A late study based on more than 15 years of national outcome data from the STS Adult Cardiac Surgery Database (ACSD) suggests that the two most commonly used multiartery coronary artery bypass graft (CABG) strategies—bilateral internal thoracic artery (BITA) and single internal thoracic artery (BITA) and single thoracic artery—long-term overall survival, with significant differences that arise depending on the age of the patient.
The findings were presented as a late abstract at the 2026 Society of Thoracic Surgeons Annual Meeting, the world’s leading forum for research and innovation in cardiothoracic surgery.
The study, led by Thomas Schwann, MD, of Corewell Health William Beaumont University Hospital, represents the largest comparative effectiveness analysis to date of multiarterial bypass graft platforms in US practice, leveraging the depth, longitudinal follow-up, and real-world application of ACSD.

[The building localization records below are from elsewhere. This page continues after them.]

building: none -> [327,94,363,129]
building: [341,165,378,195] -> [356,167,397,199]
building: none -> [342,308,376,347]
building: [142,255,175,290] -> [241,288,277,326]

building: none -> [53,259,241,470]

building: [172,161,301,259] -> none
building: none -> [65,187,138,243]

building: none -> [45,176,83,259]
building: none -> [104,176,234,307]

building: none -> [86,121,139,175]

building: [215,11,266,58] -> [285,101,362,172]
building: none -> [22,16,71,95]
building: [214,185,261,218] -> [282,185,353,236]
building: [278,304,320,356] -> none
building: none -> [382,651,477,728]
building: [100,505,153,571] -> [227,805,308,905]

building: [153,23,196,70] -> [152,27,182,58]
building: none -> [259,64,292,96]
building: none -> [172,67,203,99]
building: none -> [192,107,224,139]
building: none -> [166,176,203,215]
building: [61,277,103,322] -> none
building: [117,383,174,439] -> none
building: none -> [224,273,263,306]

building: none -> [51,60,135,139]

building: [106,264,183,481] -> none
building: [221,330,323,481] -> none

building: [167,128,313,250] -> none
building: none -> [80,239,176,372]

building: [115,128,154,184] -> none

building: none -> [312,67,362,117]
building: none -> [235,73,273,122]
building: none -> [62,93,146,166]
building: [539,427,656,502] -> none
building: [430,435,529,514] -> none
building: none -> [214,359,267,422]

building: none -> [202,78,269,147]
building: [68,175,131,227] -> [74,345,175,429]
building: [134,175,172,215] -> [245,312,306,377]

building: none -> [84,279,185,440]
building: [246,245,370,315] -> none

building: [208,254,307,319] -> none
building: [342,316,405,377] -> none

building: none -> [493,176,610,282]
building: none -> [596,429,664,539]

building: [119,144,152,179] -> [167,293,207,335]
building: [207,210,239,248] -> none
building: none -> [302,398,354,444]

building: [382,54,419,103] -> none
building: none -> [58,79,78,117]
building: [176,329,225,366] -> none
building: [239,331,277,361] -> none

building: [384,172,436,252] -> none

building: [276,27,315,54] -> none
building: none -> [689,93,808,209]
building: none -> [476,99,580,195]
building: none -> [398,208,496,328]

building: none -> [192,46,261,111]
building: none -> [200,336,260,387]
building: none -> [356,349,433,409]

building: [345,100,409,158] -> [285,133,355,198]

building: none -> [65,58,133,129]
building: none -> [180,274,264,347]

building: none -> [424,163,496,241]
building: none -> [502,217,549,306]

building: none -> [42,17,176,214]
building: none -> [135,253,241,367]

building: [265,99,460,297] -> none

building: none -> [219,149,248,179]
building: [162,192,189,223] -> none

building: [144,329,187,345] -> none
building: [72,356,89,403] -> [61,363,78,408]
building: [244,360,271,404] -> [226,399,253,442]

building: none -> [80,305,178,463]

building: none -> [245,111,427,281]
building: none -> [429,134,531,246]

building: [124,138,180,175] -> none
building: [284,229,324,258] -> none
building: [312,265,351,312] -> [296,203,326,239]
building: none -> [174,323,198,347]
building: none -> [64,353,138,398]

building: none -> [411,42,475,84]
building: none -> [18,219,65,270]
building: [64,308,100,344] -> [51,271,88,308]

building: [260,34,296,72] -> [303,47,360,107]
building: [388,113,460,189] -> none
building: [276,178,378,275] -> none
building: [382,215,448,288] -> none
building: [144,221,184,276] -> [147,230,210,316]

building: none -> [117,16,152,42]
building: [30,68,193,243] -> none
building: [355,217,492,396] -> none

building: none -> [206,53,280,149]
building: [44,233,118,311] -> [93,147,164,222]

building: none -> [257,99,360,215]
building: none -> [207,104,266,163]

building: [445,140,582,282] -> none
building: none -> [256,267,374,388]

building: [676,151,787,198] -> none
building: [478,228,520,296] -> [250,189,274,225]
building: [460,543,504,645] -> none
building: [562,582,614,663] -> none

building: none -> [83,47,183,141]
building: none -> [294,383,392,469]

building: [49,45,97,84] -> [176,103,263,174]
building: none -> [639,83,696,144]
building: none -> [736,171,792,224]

Using ACSD data from 2008 to 2023, researchers analyzed longitudinal outcomes from more than 2.1 million CABG patients, ultimately identifying more than 172,000 patients who underwent multiarterial bypass grafting with either BITA, SITA+RA, or BITA and RA. Long-term survival—spanning up to 15 years—was assessed through linkage to the Centers for Disease Control and Prevention’s National Death Index and Centers for Medicare & Medicaid Services claims databases, providing a level of follow-up rarely achieved in surgical studies.
After strict propensity score matching and robust risk adjustment, the study found:
- Equivalent 15-year survival between BITA and SITA+RA strategies overall
- Improved survival with BITA in patients under 60 years of age
- Lower mortality with SITA+RA in patients aged 70 years and older
- Early survival advantage (0–5 years) for SITA+RA, with BITA tending to benefit beyond 10 years
- Additional survival benefit when a third arterial conduit was used, regardless of strategy
Importantly, the study also documents a steady increase in the use of multiarterial CABG in the US, rising from approximately 9% to more than 16% over the past decade, due to the increase in SITA+RA use.
These findings highlight the power of the National STS Database to answer clinically important questions that randomized trials have struggled to address.”
Dr. Thomas Schwann, lead author of the study
“In a contemporary, real-world US population, we found that both BITA and SITA plus radial artery strategies provide excellent long-term results,” said Dr. Schwann. “Rather than a one-size-fits-all approach, our data suggest that patient age and life expectancy should play a central role in choosing the optimal multiarterial bypass strategy.
Given the improved survival associated with additional arterial grafts beyond two, this should encourage and challenge surgeons to use as many arterial grafts as possible to optimize outcomes.”
Leveraging the scale, granularity, and longitudinal linkage of the National STS Database, the study provides useful information for surgeons navigating conduit selection in multivessel coronary disease, particularly as multivessel grafting gains wider adoption.
The findings are expected to generate important discussion at the 2026 STS Annual Meeting and may help inform future clinical guidelines, quality initiatives and shared decision-making with patients.